• [Kutipan]

>>>

وَلا تَقُولَنَّ لِشَيْءٍ إِنِّي فَاعِلٌ ذَلِكَ غَدًا (23) إِلا أَنْ يَشَاءَ اللَّهُ وَاذْكُرْ رَبَّكَ إِذَا نَسِيتَ وَقُلْ عَسَى أَنْ يَهْدِيَنِ رَبِّي لأقْرَبَ مِنْ هَذَا رَشَدًا (24)
Dan jangan sekali-kali kamu mengatakan terhadap sesuatu, "Sesungguhnya aku akan mengerjakan itu besok pagi, kecuali (dengan menyebut), 'Insya Allah'." Dan ingatlah kepada Tuhanmu jika kamu lupa, dan katakanlah, "Mudah-mudahan Tuhanku akan memberiku petunjuk kepada yang lebih dekat kebenarannya daripada ini.”
Allah Subhanahu wa Ta'ala memberi petunjuk kepada Rasul-Nya tentang etika bila hendak mengerjakan sesuatu yang telah ditekadkannya di masa mendatang, hendaklah ia mengembalikan hal tersebut kepada kehendak Allah Subhanahu wa Ta'ala Yang mengetahui hal yang gaib, Yang mengetahui apa yang telah terjadi dan apa yang akan terjadi, dan yang mengetahui apa yang tidak akan terjadi, seandainya terjadi bagaimana akibatnya.

<<<

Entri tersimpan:
>>>

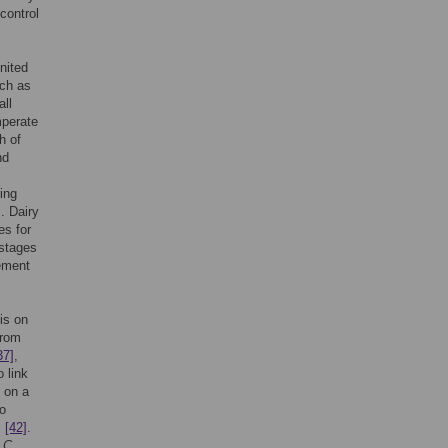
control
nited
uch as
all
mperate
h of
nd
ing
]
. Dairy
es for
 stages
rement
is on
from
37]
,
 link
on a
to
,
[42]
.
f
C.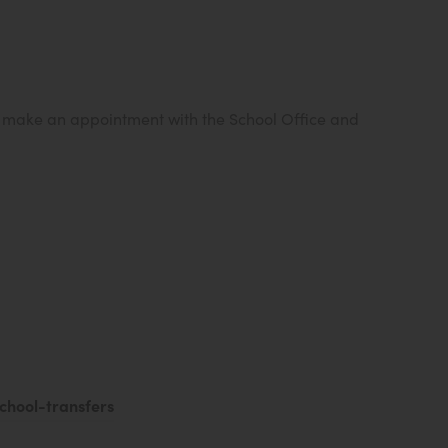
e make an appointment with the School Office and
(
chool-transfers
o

<<<

• [Tugas Kerja 1]
Sebutkan semua hal yang dinyatakan diketahui oleh Allah Subhanahu wa Ta'ala dalam kutipan tafsir tentang ucapan Insya Allah.
• [Tugas Kerja 2]
Teruskan kutipan tafsir tentang ucapan Insya Allah, mulai setelah kalimat terakhirnya.
Entri-entri di atas tidak diperlukan.

• [Jawaban Tugas 1]
- hal yang gaib
- apa yang telah terjadi
- apa yang akan terjadi
- apa yang tidak akan terjadi, seandainya terjadi bagaimana akibatnya

• [Jawaban Tugas 2]
Dalam kitab Sahihain telah disebutkan sebuah hadis yang diriwayatkan oleh Abu Hurairah, dari Rasulullah Shalallahu'alaihi Wasallam yang telah bersabda bahwa Sulaiman ibnu Daud 'alaihissalam pernah mengatakan, "Sungguh saya akan menggilir ketujuh puluh orang istriku malam ini." Menurut riwayat lain sembilan puluh orang istri, dan menurut riwayat yang lainnya lagi seratus orang istri. Dengan tujuan agar masing-masing istri akan melahirkan seorang anak lelaki yang kelak akan berperang di jalan Allah. Maka dikatakan kepada Sulaiman, yang menurut riwayat lain malaikat berkata kepadanya, "Katakanlah, 'Insya Alldh'," tetapi Sulaiman tidak menurutinya.
Sulaiman menggilir mereka dan ternyata tiada yang mengandung dari mereka kecuali hanya seorang istri yang melahirkan setengah manusia. Setelah menceritakan kisah itu Rasulullah Shallallahu'alaihi Wasallam bersabda:
"وَالَّذِي نَفْسِي بِيَدِهِ، لَوْ قَالَ: "إِنْ شَاءَ اللَّهُ" لَمْ يَحْنَثْ، وَكَانَ دَرْكًا لِحَاجَتِهِ"، وَفِي رِوَايَةٍ: "وَلَقَاتَلُوا فِي سَبِيلِ اللَّهِ فُرْسَانًا أَجْمَعُونَ
Demi Tuhan yang jiwaku berada di dalam genggaman-Nya, seandainya dia mengucapkan, "Insya Allah" (jika Allah menghendaki), dia tidak akan melanggar sumpahnya dan akan meraih apa yang diinginkannya. Dan dalam riwayat yang lain disebutkan: Dan sungguh mereka (anak-anaknya) akan berperang di jalan Allah semuanya dengan mengendarai kuda.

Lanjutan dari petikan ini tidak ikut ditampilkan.